Healthcare likewise like transport isn't remotely viable as a private concern without massive taxpayer subsidy. So why not just run it direct with taxpayer money rather than some of that being creamed off in profit?

Heebiejeebie · 09/01/2015 23:23

I don't understand what anyone means by profit for health provision. It costs money to provide healthcare. That money comes in taxation or charges from the population. Who profits? Shareholders of a private company at the expense of the sick?

Theoretician · 10/01/2015 00:03

I'll admit this OP wasn't my most considered post on here. However there was a point in there that I'm holding onto for the time being.

And the reason nhs managers don't walk away from their jobs when the financial situation becomes intolerable, is because there is no one else to do it. The services need to be provided. If everyone walked out when it got tough what would happen?

If managers pretend they can do an impossible job, they are colluding in a lie, which leads to poor care. I'm not suggesting a co-ordinated mass walk-out, merely that every organisation should draw a line in the sand and not allow themselves to be pushed into compromising standards.

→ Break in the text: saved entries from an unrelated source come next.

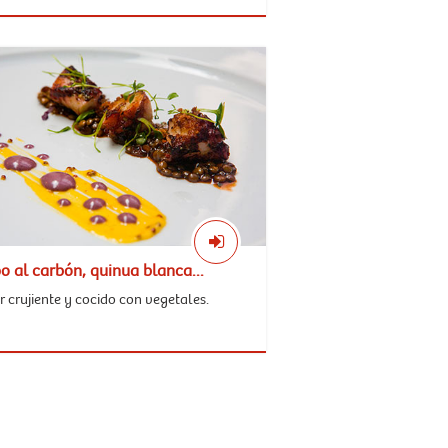
o al carbón, quinua blanca...
 crujiente y cocido con vegetales.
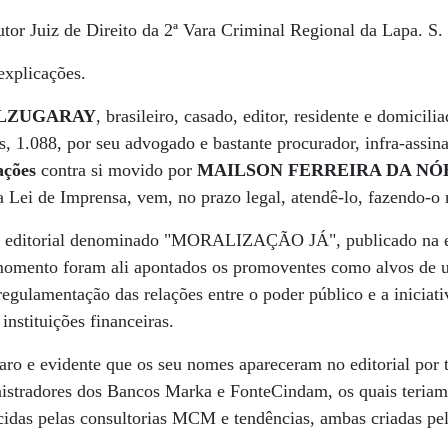
tor Juiz de Direito da 2ª Vara Criminal Regional da Lapa. S
explicações.
ALZUGARAY
,
brasileiro, casado, editor, residente e domicili
s, 1.088, por seu advogado e bastante procurador, infra-assina
cações
contra si movido por
MAILSON FERREIRA DA N
 Lei de Imprensa, vem, no prazo legal, atendê-lo, fazendo-o 
do editorial denominado "MORALIZAÇÃO JÁ", publicado na e
momento foram ali apontados os promoventes como alvos de 
 regulamentação das relações entre o poder público e a inicia
nstituições financeiras.
laro e evidente que os seu nomes apareceram no editorial por 
istradores dos Bancos Marka e FonteCindam, os quais teriam
ecidas pelas consultorias MCM e tendências, ambas criadas pe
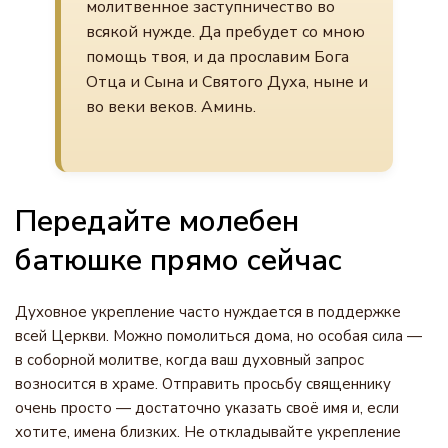
молитвенное заступничество во
всякой нужде. Да пребудет со мною
помощь твоя, и да прославим Бога
Отца и Сына и Святого Духа, ныне и
во веки веков. Аминь.
Передайте молебен
батюшке прямо сейчас
Духовное укрепление часто нуждается в поддержке
всей Церкви. Можно помолиться дома, но особая сила —
в соборной молитве, когда ваш духовный запрос
возносится в храме. Отправить просьбу священнику
очень просто — достаточно указать своё имя и, если
хотите, имена близких. Не откладывайте укрепление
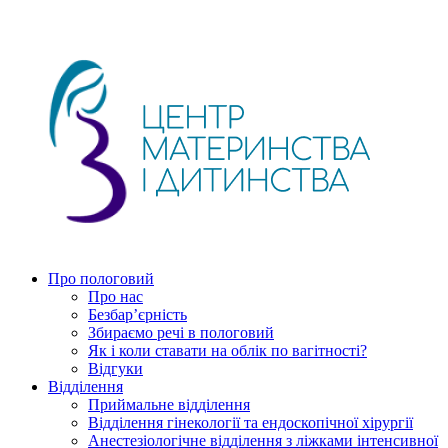
Про пологовий
Про нас
Безбар’єрність
Збираємо речі в пологовий
Як і коли ставати на облік по вагітності?
Відгуки
Відділення
Приймальне відділення
Відділення гінекології та ендоскопічної хірургії
Анестезіологічне відділення з ліжками інтенсивної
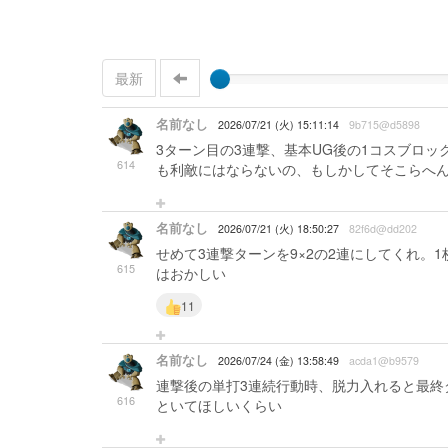
最新
名前なし
2026/07/21 (火) 15:11:14
9b715@d5898
3ターン目の3連撃、基本UG後の1コスブロ
614
も利敵にはならないの、もしかしてそこらへ
名前なし
2026/07/21 (火) 18:50:27
82f6d@dd202
せめて3連撃ターンを9×2の2連にしてくれ。
615
はおかしい
11
名前なし
2026/07/24 (金) 13:58:49
acda1@b9579
連撃後の単打3連続行動時、脱力入れると最終
616
といてほしいくらい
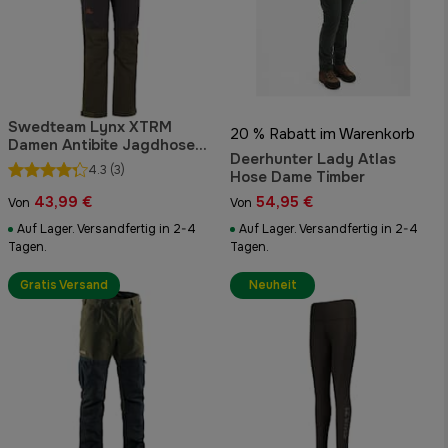
Swedteam Lynx XTRM
20 % Rabatt im Warenkorb
Damen Antibite Jagdhose
Deerhunter Lady Atlas
Jagdgrün
4.3
(3)
Hose Dame Timber
43,99 €
54,95 €
Von
Von
Auf Lager. Versandfertig in 2-4
Auf Lager. Versandfertig in 2-4
Tagen.
Tagen.
Gratis Versand
Neuheit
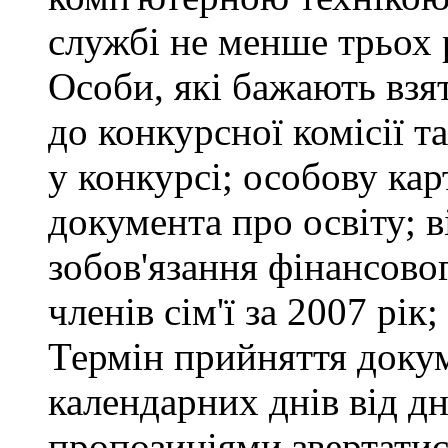
службі не менше трьох 
Особи, які бажають взя
до конкурсної комісії т
у конкурсі; особову ка
документа про освіту; в
зобов'язання фінансово
членів сім'ї за 2007 рік
Термін прийняття докум
календарних днів від д
пропозиціями звертатися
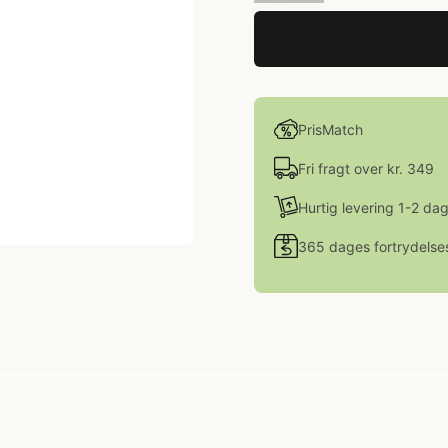
PrisMatch
Fri fragt over kr. 349
Hurtig levering 1-2 da
365 dages fortrydelse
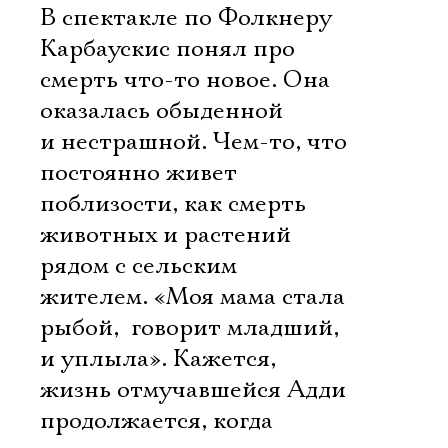
В спектакле по Фолкнеру
Карбаускис понял про
смерть что-то новое. Она
оказалась обыденной
и нестрашной. Чем-то, что
постоянно живет
поблизости, как смерть
животных и растений
рядом с сельским
жителем. «Моя мама стала
рыбой,  говорит младший, 
и уплыла». Кажется,
жизнь отмучавшейся Адди
продолжается, когда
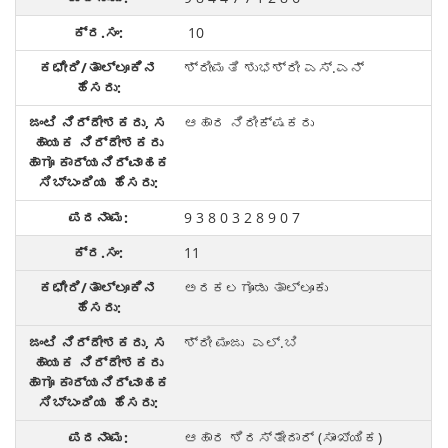
10
ಶ್ರೀಮತಿ ಶುಭಶ್ರೀ ಎಸ್.ಎನ್
ಆಹಾರ ನಿರೀಕ್ಷಕರು
9 3 8 0 3 2 8 9 0 7
11
ಅರಕಲಗೂಡು ತಾಲ್ಲೂಕು
ಶ್ರೀ ಮಂಜು ಎಲ್.ಬಿ
ಆಹಾರ ಶಿರಸ್ತೇದಾರ್ (ಸಾಂಖ್ಯಿಕ)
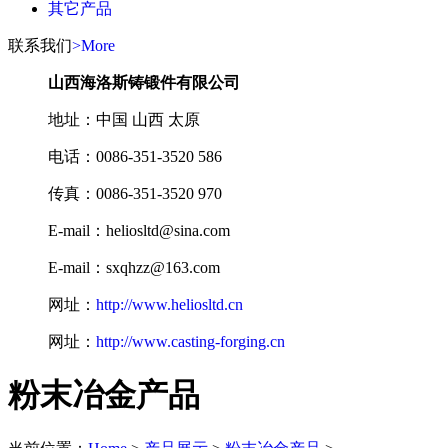
其它产品
联系我们
>More
山西海洛斯铸锻件有限公司
地址：中国 山西 太原
电话：0086-351-3520 586
传真：0086-351-3520 970
E-mail：heliosltd@sina.com
E-mail：sxqhzz@163.com
网址：
http://www.heliosltd.cn
网址：
http://www.casting-forging.cn
粉末冶金产品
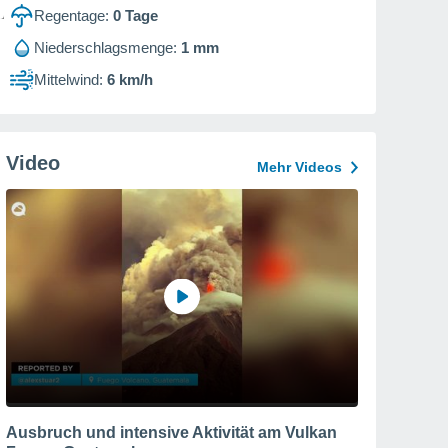
Regentage:
0
Tage
Niederschlagsmenge:
1 mm
Mittelwind:
6 km/h
Video
Mehr Videos
Ausbruch und intensive Aktivität am Vulkan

I heard of a computer programmer who put a somewhat passive-aggressive message to his bosses on a sign balanced on top of his monitor. "Fast, cheap or good: pick any two."

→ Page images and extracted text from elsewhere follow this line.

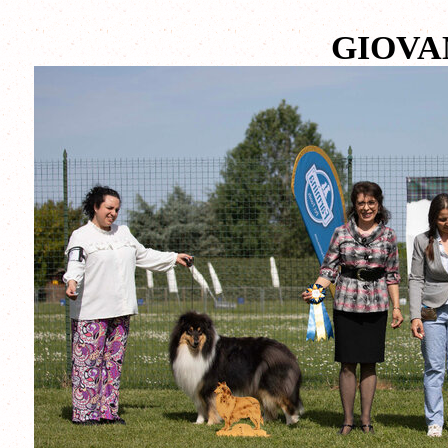
GIOVA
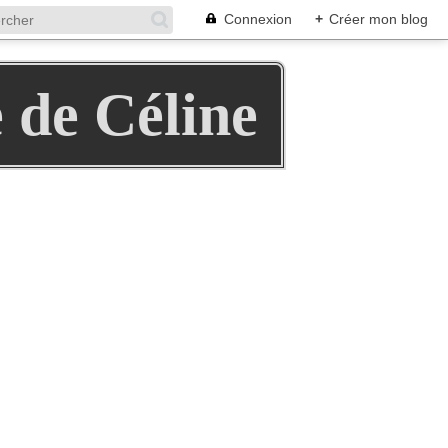
Connexion
+
Créer mon blog
e de Céline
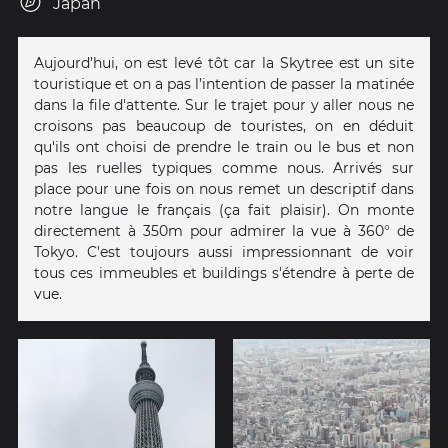
Japan
Aujourd’hui, on est levé tôt car la Skytree est un site
touristique et on a pas l’intention de passer la matinée
dans la file d'attente. Sur le trajet pour y aller nous ne
croisons pas beaucoup de touristes, on en déduit
qu'ils ont choisi de prendre le train ou le bus et non
pas les ruelles typiques comme nous. Arrivés sur
place pour une fois on nous remet un descriptif dans
notre langue le français (ça fait plaisir). On monte
directement à 350m pour admirer la vue à 360° de
Tokyo. C'est toujours aussi impressionnant de voir
tous ces immeubles et buildings s'étendre à perte de
vue.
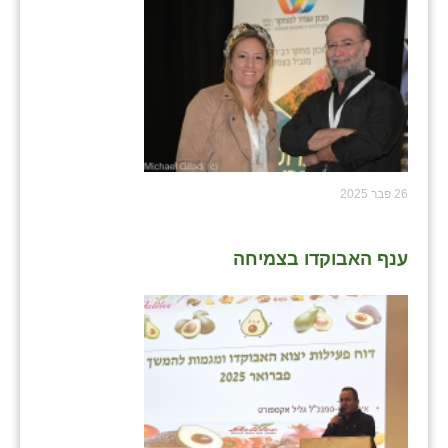
26 פבר 2025
ענף האבוקדו בצמיחה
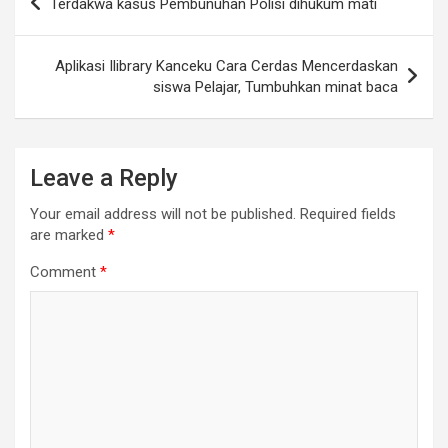
Terdakwa kasus Pembunuhan Polisi dihukum mati
navigation
Aplikasi Ilibrary Kanceku Cara Cerdas Mencerdaskan
siswa Pelajar, Tumbuhkan minat baca
Leave a Reply
Your email address will not be published.
Required fields
are marked
*
Comment
*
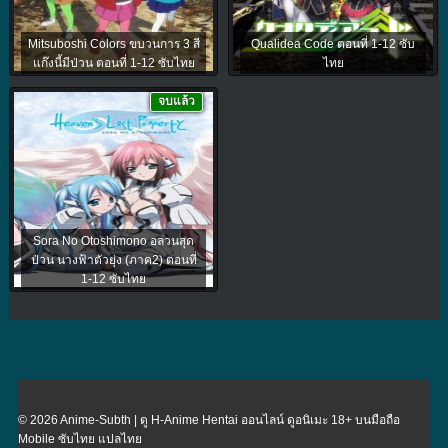
Mitsuboshi Colors ขบวนการ 3 สี
Qualidea Code ตอนที่ 1-12 ซับ
แก๊งนี้มีป่วน ตอนที่ 1-12 ซับไทย
ไทย
จบแล้ว
Sora No Otoshimono อลวนสุด
ป่วน นางฟ้าตัวยุ่ง (ภาค2) ตอนที่
1-12 ซับไทย
© 2026 Anime-Subth | ดู H-Anime Hentai ออนไลน์ ดูอนิเมะ 18+ บนมือถือ
Mobile ซับไทย แปลไทย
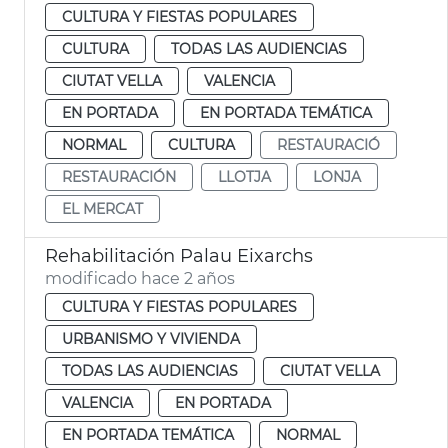
CULTURA Y FIESTAS POPULARES
CULTURA
TODAS LAS AUDIENCIAS
CIUTAT VELLA
VALENCIA
EN PORTADA
EN PORTADA TEMÁTICA
NORMAL
CULTURA
RESTAURACIÓ
RESTAURACIÓN
LLOTJA
LONJA
EL MERCAT
Rehabilitación Palau Eixarchs
modificado hace 2 años
CULTURA Y FIESTAS POPULARES
URBANISMO Y VIVIENDA
TODAS LAS AUDIENCIAS
CIUTAT VELLA
VALENCIA
EN PORTADA
EN PORTADA TEMÁTICA
NORMAL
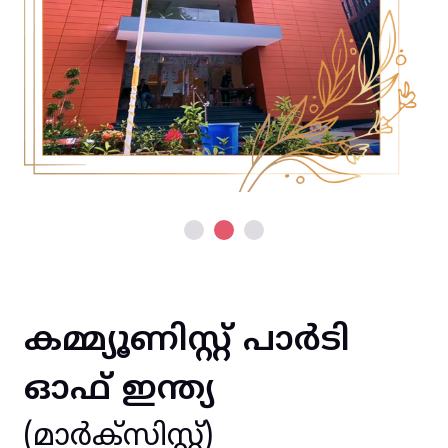
കമ്മ്യൂണിസ്റ്റ് പാർടി
ഓഫ് ഇന്ത്യ
(മാർക്സിസ്റ്റ്)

If can't have everything, you have to pick something to sacrifice. In the NHS it's most likely that something will be "good", because that's the hardest thing for the public to measure. Second most likely is "fast". Remember waiting lists? I would like the something to be "cheap."

I want a system that doesn't compromise and try to cope, to make do and hold itself together with duct tape, when the going gets tought. I want a structure where hospitals can say to their customers, the politicians "this is what we do, this is what it costs, if you want more supply, give us more money, otherwise fuck off."

(Actually, maybe the emergencies declared in various hospitals this week are example of NHS managers behaving they way I want them to? Maybe the NHS has evolved the structure I want? But will it last if it makes politicians look bad?)

OP posts:
UptheChimney · 10/01/2015 06:54

If managers pretend they can do an impossible job, they are colluding in a lie, which leads to poor care. I'm not suggesting a co-ordinated mass walk-out, merely that every organisation should draw a line in the sand and not allow themselves to be pushed into compromising standards

I'm assuming you don't work in the public sector, or in a caring/educational job? Or a job at all, from some of the things you've "theorised"? Those of us who work under heavy workloads and care can't just walk away.